Selain daripada itu, menghargai keberagaman serta perbedaan pendapat mengenai sesuatu (dalam kasus sejarah 1965 adalah idiologi politik) dengan tidak menyatakan bahwa perbedaan itu adalah “dosa” yang harus dihapuskan, akan membuat kita lebih menghargai sesama. Mengadakan dialog nasional juga merupakan salah satu upaya untuk menyatukan perbedaan-perbedaan pendapat yang terjadi. Tetapi, jika tidak terdapat titik temu dari perbedaan tersebut, rakyatlah yang memegang keputusan tertinggi sebagai wujud dari eksistensi demokrasi Indonesia dan bukan perwujudan “keabsolutan monarki” seperti yang dilakukan pemerintah orde baru. Kita sebagai generasi yang menjunjung tinggi nilai-nilai demokrasi harus berani menegakan dan mengembalikan hak-hak politik, hak-hak publik dan hak sebagai warga negara saudara-saudara kita yang terdiskriminasi karena permainan politik tempo dulu dengan cara menyuarakan aspirasi mereka
Hal sederhana lain yang dapat dilakukan adalah berhenti bersikap saling menyalahkan. Kita semua tahu siapa sebenarnya orang yang berada dibalik layar peristiwa besar penyebab penderitaan bangsa ini, akan tetapi tidak ada gunanya jika kita hanya mengingat kesalahan seseorang tanpa melakukan sesuatu untuk memperbaiki keadaan. Bangsa Indonesia saat ini hanya terpaku kepada “siapa dalang” dari peristiwa yang terjadi dan kurang menghayati fungsi sejarah itu sendiri. Sejarah adalah sebuah peristiwa yang dijadikan sebagai “pelajaran” agar sesuatu yang buruk yang terjadi pada masa itu, tidak terulang lagi di masa mendatang. Maka dari itu, pola pikir yang cenderung ingin menyalahkan adalah hal utama yang harus dirubah.

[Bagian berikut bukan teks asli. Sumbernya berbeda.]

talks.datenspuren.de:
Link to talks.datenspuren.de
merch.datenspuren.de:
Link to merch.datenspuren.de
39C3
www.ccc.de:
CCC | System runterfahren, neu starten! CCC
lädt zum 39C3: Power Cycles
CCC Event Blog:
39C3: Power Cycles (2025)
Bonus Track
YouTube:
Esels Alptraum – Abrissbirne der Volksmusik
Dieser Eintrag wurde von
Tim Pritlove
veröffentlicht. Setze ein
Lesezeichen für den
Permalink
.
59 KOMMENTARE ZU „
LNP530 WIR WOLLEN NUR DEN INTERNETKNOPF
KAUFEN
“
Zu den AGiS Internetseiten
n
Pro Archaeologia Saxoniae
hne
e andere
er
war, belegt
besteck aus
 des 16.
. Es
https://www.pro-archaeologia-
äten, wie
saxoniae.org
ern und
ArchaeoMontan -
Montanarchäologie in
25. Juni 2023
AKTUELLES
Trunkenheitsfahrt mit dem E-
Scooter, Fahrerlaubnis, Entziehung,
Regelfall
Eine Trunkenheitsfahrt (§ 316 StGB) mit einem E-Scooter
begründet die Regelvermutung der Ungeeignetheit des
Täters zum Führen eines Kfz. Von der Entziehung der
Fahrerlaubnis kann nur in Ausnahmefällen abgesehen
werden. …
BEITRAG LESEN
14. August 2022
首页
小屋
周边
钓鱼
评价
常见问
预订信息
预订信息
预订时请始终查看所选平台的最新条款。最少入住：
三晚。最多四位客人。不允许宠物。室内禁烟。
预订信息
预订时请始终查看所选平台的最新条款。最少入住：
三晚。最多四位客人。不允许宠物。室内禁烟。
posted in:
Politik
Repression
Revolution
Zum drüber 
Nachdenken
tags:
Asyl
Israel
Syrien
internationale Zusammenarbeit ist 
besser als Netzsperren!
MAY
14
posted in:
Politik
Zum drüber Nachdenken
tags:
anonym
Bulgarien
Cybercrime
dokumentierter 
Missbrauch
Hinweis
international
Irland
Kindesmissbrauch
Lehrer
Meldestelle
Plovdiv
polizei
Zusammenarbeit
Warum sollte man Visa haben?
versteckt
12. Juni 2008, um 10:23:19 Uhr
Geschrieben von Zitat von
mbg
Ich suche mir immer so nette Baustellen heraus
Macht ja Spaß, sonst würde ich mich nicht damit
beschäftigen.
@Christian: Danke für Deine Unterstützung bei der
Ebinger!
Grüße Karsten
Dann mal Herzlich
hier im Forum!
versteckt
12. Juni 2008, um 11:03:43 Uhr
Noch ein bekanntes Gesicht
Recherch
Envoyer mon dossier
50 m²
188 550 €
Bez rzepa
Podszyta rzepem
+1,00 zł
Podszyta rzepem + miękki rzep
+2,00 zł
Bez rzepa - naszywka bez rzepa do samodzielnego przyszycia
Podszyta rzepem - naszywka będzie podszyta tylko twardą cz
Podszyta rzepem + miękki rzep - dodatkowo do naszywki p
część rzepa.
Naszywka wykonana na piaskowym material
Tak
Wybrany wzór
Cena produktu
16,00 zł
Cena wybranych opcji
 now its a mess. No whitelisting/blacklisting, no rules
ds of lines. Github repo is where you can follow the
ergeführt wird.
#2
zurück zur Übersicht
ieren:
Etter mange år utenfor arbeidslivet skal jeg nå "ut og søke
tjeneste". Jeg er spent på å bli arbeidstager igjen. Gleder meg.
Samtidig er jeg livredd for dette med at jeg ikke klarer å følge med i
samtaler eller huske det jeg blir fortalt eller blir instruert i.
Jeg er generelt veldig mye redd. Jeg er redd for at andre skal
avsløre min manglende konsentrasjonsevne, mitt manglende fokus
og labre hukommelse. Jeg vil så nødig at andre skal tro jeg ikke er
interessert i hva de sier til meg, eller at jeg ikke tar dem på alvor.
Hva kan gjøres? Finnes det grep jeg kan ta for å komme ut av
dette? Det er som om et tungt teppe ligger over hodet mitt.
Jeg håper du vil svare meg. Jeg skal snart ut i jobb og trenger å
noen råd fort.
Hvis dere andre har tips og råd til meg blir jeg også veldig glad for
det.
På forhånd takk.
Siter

Meninggalkan cara dan paradigma berpikir masa lalu. Stagnasi upaya penegakan HAM terjadi karena pemerintah, aparat hukum khususnya militer, masih sangat konservatif dan cenderung menggunakan cara dan paradigma berpikir masa lalu. Pemerintah masih beranggapan bahwa upaya penegakkan HAM adalah upaya mengingat kembali “luka sejarah” dan kemudian hanya menutupinya dan tidak melalukan upaya perbaikan.
Penegakan HAM seharusnya bukanlah sesuatu yang mustahil untuk dilakukan. Mengingat bahwa kita sebagai generasi bangsa berikutnya yang akan memimpin arah bangsa adalah orang-orang yang tidak memiliki keterlibatan dan beban historis secara langsung, dan lebih senstif terhadap masalah penegakan HAM karena banyak mendapat pelajaran dari kegagalan generasi pada masa orde baru. Tetapi sisa-sisa pemikiran dan pola pikir orde baru menjadi faktor penghalang utama dalam terciptanya rekonsiliasi. Untuk itu tugas utama kita adalah meluruskan sejarah agar pola pikir bangsa yang sudah terlanjur “dicekoki” orde baru yang menganggap bahwa PKI dan ideologi komunisnya adalah sesuatu yang negatif, tidak berujung kepada diskriminasi. Kesimpulannya perspektif baru mengenai peristiwa 1965 diperlukan sebagai upaya awal penegakan HAM di Indonesia.